In sostanza, più che a uno scopo repressivo, la legge punta a sensibilizzare l'opinione pubblica sull'argomento, soprattutto su un punto: anche se è compito dei genitori tutelare l'immagine dei loro figli, quest'ultima non è un loro diritto assoluto.
La legge sullo sharenting rientra in un più ampio piano di intervento portato avanti dall'attuale esecutivo francese per tutelare la presenza dei minori sui social: tra le novità importanti, il parlamento francese sta lavorando a una legge per alzare la soglia d'età minima necessaria per accedere a un social a 15 anni, due anni in più rispetto agli attuali 13 anni previsti dal Gdpr (quest'ultimo ha fissato per l'Unione europea un limite minimo compreso tra i 13 e i 16 anni).
In Italia il decreto legislativo 101 del 2018 ha stabilito "il minore che ha compiuto i 14 anni può esprimere il consenso al trattamento dei propri dati personali in relazione all’offerta diretta di servizi della società dell’informazione". Tuttavia si riconosce anche ai minori di 13 anni la possibilità di accedere a un social a patto che il consenso al trattamento dei dati personali "sia prestato da chi esercita la responsabilità genitoriale".
Diffondere sui social immagini, foto e video di un bambino non solo compromette il suo diritto alla privacy, ma può danneggiarlo in più modi Save the Children ne sottolinea alcuni dei più pericolosi:
Sul rischio che l'immagine condivisa finisca sui siti di pedopornografia online bisogna essere infatti estremamente cauti. Non conta infatti il tipo di contenuto pubblicato: Save the Children sottolinea come con l’ausilio di semplici programmi di photo editing accessibili a chiunque si possono manipolare le immagini, trasformandole appunto in materiale pedopornografico.
Su questo punto hanno insistito anche i parlamentari francesi, che hanno sottolineato come il 50% delle fotografie scambiate sul forum di pedopornografia sono state inizialmente pubblicate dai genitori sui loro social network.
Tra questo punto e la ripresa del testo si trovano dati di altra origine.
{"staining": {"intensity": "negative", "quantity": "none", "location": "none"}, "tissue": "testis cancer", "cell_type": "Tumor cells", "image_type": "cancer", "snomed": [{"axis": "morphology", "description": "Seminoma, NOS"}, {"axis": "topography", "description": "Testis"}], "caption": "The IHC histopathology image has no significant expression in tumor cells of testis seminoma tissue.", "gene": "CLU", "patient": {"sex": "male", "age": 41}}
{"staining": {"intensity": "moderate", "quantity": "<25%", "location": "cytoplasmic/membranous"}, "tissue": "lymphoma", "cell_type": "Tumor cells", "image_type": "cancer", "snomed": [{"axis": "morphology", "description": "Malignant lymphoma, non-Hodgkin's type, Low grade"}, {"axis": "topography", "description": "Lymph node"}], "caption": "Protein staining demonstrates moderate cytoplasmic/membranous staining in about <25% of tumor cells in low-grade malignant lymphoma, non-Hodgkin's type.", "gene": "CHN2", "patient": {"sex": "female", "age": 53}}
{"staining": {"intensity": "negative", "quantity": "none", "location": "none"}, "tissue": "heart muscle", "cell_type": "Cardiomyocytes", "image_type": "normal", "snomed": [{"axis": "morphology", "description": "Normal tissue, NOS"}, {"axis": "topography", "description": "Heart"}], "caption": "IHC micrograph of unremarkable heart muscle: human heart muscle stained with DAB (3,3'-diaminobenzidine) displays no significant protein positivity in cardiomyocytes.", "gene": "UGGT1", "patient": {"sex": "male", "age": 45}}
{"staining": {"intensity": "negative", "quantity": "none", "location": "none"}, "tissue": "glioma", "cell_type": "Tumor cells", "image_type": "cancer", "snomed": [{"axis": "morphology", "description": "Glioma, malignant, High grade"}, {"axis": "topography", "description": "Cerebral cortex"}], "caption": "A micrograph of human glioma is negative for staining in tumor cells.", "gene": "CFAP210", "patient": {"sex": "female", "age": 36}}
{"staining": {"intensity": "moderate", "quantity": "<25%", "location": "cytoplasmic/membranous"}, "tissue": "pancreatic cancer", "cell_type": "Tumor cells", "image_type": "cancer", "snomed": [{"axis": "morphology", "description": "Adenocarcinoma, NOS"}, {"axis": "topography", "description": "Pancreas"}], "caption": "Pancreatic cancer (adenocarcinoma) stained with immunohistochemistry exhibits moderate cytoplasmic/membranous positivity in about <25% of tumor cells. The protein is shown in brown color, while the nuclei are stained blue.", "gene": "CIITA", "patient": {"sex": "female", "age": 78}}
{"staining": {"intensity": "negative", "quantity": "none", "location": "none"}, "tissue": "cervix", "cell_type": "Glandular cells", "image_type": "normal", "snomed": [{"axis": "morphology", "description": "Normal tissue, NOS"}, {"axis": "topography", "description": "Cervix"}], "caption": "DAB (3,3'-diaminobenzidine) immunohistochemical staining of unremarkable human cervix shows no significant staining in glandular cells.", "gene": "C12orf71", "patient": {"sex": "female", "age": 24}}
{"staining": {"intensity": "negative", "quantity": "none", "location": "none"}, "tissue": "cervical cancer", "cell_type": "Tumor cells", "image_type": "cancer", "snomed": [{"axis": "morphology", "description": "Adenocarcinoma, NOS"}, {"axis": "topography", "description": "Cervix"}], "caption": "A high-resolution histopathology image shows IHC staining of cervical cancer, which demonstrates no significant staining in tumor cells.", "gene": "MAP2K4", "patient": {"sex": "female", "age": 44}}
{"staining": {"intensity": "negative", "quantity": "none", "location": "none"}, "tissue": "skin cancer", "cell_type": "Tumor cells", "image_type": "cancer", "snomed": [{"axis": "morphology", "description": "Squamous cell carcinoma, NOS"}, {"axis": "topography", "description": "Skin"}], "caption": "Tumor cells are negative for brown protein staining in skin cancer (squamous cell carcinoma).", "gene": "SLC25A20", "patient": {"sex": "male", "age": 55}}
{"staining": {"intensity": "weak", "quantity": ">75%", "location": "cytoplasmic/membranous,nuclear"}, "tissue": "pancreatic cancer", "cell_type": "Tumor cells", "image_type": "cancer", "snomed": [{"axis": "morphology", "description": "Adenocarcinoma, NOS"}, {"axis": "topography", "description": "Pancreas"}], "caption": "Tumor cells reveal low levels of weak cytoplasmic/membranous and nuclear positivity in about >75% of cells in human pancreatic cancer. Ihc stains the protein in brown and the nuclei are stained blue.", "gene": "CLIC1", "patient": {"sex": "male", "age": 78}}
Ma anche, laddove non si finisca in situazioni estreme come quelle appena descritte, resta il tema della dignità del minore, che non può essere lesa in nessun modo. Purtroppo però non è sempre così: non sono rare challenge o contenuti che nel tentativo di diventare virali mettono i bambini in situazioni ridicole e di certo non rispettose della loro individualità di persone a tutti gli effetti.